Jika tidak, kusimpulkan, bayi dan balita itu barangkali hilang bersama buku.
Masih meringkuk ia dalam ufuk-ufuk kepalaku.
Melihat tatap kosongnya, aku bertanya: Apakah pada suatu masa, kedua mata jeli itu pernah menangkap huruf-huruf dari lembaran, mengundang mereka berdansa sebagai gagasan dan imaji dan mimpi dalam teater istimewa di ruang kepala? Apakah keduanya pernah letih, terpaksa bekerja demi barang satu halaman selanjutnya? Apakah kejelian retinanya pernah menyelidiki kebenaran paragraf janggal? Atau tersenyum melihat tokoh dan gambar pada komik pekanan?

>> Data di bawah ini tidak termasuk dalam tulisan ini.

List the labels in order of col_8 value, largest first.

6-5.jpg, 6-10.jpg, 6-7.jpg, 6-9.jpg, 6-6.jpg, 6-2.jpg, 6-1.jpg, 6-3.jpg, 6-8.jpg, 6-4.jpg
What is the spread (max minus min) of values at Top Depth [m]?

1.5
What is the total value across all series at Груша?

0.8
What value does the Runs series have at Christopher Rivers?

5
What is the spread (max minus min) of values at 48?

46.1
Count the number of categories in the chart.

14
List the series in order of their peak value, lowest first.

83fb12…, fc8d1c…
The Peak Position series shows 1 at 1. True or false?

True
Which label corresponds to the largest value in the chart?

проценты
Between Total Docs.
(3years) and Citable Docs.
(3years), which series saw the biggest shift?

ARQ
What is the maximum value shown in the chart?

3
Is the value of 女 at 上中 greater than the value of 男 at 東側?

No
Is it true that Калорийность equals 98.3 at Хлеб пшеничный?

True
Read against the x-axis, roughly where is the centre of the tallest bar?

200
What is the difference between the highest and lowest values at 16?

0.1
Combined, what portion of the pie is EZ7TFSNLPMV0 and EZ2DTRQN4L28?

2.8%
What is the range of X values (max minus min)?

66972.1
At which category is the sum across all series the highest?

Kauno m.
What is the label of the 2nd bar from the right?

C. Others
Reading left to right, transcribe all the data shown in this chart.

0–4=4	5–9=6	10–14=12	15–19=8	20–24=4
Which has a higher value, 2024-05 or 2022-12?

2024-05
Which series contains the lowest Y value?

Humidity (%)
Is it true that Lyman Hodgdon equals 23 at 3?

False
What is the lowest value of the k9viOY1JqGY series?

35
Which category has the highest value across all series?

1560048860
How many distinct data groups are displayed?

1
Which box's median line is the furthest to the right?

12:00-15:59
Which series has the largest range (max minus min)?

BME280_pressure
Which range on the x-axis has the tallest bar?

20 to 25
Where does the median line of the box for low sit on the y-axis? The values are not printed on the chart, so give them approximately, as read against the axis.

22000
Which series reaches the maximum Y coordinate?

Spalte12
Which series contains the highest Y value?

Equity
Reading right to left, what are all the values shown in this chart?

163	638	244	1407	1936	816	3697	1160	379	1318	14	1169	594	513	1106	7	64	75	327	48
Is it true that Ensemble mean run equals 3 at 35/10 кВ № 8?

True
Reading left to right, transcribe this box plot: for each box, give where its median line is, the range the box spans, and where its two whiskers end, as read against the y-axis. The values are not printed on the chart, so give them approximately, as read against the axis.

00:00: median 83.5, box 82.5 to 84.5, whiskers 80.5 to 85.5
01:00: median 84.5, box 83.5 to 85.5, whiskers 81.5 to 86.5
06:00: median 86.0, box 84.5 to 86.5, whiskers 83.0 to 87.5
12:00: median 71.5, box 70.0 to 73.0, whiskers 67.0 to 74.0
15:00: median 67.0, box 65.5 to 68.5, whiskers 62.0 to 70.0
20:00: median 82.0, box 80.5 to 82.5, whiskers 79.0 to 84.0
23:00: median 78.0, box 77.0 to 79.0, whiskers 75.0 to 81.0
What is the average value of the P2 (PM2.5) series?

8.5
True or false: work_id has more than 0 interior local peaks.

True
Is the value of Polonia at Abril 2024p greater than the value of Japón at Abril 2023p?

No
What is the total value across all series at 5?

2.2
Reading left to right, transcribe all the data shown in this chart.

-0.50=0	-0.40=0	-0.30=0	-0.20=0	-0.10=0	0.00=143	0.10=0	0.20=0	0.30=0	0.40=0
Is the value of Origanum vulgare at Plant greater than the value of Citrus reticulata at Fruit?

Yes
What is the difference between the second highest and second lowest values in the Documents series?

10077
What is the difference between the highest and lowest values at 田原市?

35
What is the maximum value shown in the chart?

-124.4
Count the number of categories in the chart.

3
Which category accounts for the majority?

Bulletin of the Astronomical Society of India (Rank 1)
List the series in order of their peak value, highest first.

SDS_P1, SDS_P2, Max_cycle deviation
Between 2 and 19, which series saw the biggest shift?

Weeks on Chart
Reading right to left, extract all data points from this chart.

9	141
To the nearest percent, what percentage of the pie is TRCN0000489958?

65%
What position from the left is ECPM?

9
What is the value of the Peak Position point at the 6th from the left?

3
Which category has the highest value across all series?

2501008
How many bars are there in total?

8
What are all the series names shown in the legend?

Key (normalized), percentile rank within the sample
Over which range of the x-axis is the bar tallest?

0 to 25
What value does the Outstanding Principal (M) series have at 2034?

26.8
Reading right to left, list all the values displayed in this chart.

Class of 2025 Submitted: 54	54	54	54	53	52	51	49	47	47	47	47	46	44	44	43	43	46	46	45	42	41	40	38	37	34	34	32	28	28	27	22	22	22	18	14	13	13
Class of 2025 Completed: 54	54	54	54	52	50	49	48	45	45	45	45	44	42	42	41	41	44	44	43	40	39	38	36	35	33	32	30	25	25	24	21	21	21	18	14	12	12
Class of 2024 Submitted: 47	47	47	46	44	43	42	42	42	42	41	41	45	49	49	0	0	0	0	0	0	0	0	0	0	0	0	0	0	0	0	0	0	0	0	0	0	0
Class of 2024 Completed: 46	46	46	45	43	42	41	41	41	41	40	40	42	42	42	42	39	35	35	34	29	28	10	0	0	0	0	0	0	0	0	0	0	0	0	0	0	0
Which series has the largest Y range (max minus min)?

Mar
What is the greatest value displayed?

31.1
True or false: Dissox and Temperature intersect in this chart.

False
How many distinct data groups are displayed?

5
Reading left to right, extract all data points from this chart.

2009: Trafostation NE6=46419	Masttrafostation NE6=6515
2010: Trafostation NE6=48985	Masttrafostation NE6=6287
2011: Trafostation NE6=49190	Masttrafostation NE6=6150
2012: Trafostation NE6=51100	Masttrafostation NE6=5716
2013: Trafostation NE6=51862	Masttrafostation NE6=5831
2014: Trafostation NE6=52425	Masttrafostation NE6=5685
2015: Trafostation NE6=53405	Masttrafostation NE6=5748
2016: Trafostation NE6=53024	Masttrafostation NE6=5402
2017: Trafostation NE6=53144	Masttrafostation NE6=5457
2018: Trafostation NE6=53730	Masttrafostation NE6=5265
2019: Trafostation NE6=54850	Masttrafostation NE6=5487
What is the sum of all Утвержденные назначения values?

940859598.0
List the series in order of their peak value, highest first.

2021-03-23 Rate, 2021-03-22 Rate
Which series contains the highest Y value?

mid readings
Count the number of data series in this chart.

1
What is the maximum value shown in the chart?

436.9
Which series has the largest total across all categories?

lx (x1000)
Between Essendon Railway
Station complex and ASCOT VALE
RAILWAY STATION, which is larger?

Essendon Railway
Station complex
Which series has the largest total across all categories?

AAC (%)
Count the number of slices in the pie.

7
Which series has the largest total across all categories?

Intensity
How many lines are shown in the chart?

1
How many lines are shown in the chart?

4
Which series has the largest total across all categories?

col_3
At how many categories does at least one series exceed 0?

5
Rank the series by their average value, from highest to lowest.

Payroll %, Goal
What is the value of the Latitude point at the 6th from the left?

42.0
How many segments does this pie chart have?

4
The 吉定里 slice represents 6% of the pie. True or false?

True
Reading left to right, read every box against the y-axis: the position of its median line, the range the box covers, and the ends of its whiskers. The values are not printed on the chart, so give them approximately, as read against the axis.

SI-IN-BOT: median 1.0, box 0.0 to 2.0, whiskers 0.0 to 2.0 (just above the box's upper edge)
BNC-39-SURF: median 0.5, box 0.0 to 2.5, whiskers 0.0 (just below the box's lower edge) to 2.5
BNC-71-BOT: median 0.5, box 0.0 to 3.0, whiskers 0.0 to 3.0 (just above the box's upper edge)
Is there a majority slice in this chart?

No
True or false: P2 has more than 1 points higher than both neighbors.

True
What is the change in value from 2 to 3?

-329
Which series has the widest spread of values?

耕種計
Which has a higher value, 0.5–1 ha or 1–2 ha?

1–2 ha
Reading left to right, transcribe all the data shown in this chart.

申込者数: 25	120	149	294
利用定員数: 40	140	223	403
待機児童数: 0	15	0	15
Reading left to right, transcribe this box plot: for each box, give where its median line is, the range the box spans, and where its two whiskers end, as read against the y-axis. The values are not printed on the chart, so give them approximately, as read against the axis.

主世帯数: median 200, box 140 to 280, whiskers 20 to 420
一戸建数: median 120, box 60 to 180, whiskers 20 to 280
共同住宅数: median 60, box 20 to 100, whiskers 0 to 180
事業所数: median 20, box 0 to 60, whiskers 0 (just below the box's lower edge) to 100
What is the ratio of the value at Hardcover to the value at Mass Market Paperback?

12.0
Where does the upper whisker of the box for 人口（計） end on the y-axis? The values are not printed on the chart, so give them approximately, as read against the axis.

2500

Jika tidak, kusimpulkan, bayi dan balita itu barangkali hilang bersama buku.
Dan masih meringkuk ia dalam ufuk-ufuk kepalaku. Aku yakin ia pun merindukan bayi dan balita itu.
Helmku dicuri preman. Dan ia bebas bersyarat. Entah mengindahkan janjinya, entah mencari mangsa empuk di parkiran berikutnya. Mungkin seharusnya aku meminta juga kepadanya untuk membacakan cerita-cerita pengantar tidur kepada anaknya itu.
Agar ringkuk, lengan, jemari, dan tatapnya tetap seperti sediakala. Atau setidaknya, agar tak bertumbuh menjadi preman pencuri helm.